Page-level text extractions.
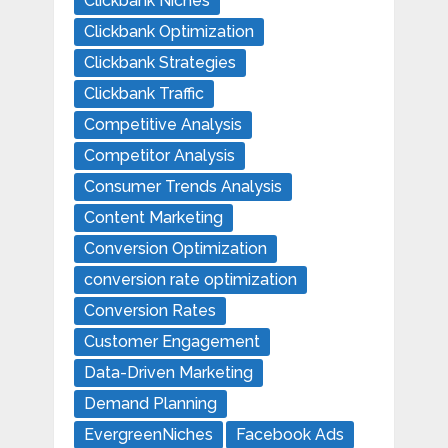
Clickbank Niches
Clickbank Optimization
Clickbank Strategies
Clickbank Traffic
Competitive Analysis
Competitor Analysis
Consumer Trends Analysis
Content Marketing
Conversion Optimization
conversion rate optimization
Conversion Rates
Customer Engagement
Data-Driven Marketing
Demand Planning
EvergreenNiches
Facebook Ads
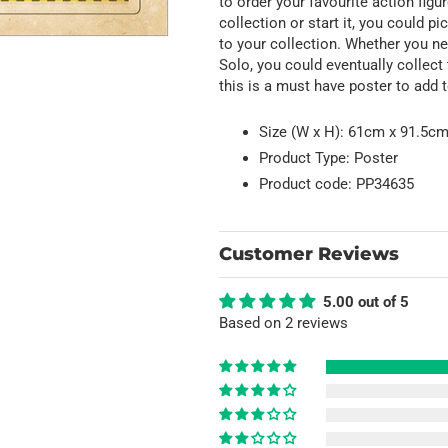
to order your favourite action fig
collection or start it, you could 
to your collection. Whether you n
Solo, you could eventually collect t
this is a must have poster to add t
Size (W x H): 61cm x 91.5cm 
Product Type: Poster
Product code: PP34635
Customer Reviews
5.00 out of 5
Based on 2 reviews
--
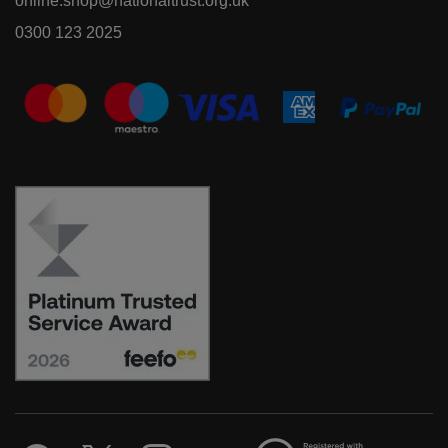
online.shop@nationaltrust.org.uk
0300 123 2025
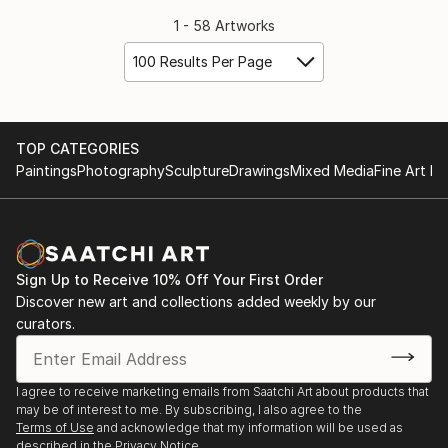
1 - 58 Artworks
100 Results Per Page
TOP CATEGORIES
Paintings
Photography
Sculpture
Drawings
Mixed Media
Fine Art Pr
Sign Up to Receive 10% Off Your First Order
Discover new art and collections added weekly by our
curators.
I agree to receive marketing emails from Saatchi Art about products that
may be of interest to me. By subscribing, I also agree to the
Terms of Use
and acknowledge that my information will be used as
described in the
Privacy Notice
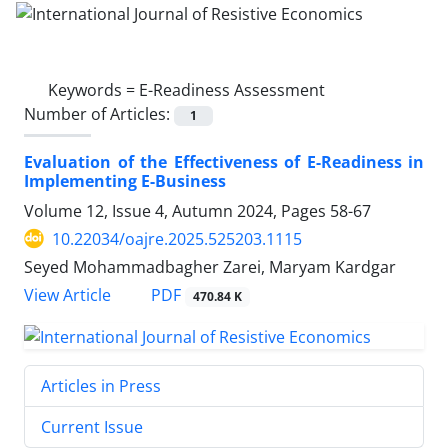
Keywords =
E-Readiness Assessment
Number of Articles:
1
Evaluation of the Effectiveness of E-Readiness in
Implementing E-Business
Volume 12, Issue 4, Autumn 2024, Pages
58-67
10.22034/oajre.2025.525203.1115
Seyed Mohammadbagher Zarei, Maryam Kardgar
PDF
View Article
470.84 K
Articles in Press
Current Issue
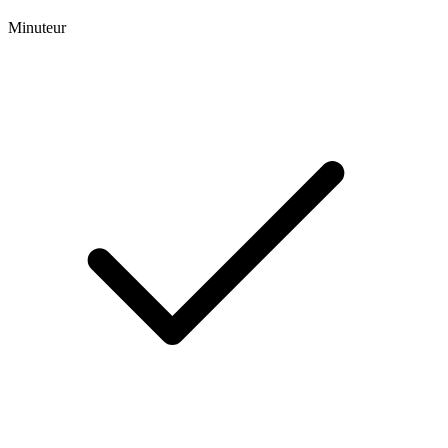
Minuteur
--
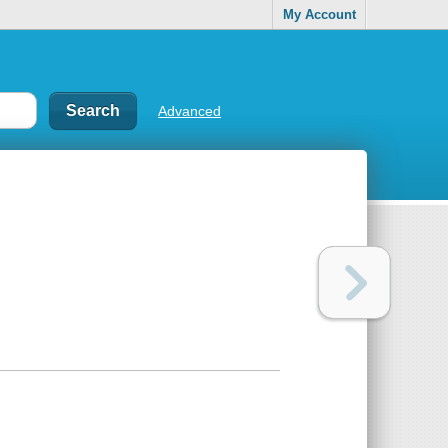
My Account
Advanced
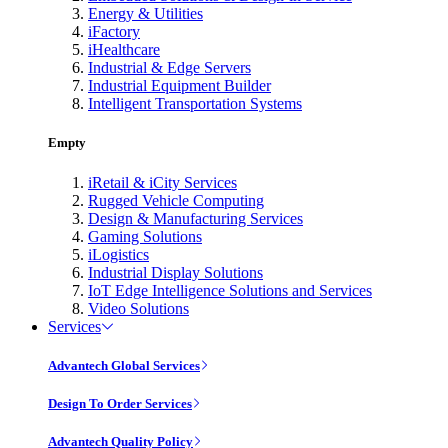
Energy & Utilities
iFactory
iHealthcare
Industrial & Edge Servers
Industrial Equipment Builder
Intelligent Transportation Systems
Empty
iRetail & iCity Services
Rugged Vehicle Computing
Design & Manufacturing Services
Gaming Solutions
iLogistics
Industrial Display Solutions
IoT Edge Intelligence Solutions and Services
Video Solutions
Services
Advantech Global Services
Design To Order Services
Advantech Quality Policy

What you are asked to do. Every line from the one with "Clickbank Niches" through the one with "Based on 2 reviews" is to be reproduced exactly as written above, and the pictures are to be dropped.

Reply to the task.
Clickbank Niches
Clickbank Optimization
Clickbank Strategies
Clickbank Traffic
Competitive Analysis
Competitor Analysis
Consumer Trends Analysis
Content Marketing
Conversion Optimization
conversion rate optimization
Conversion Rates
Customer Engagement
Data-Driven Marketing
Demand Planning
EvergreenNiches
Facebook Ads
to order your favourite action fig
collection or start it, you could 
to your collection. Whether you n
Solo, you could eventually collect t
this is a must have poster to add t
Size (W x H): 61cm x 91.5cm 
Product Type: Poster
Product code: PP34635
Customer Reviews
5.00 out of 5
Based on 2 reviews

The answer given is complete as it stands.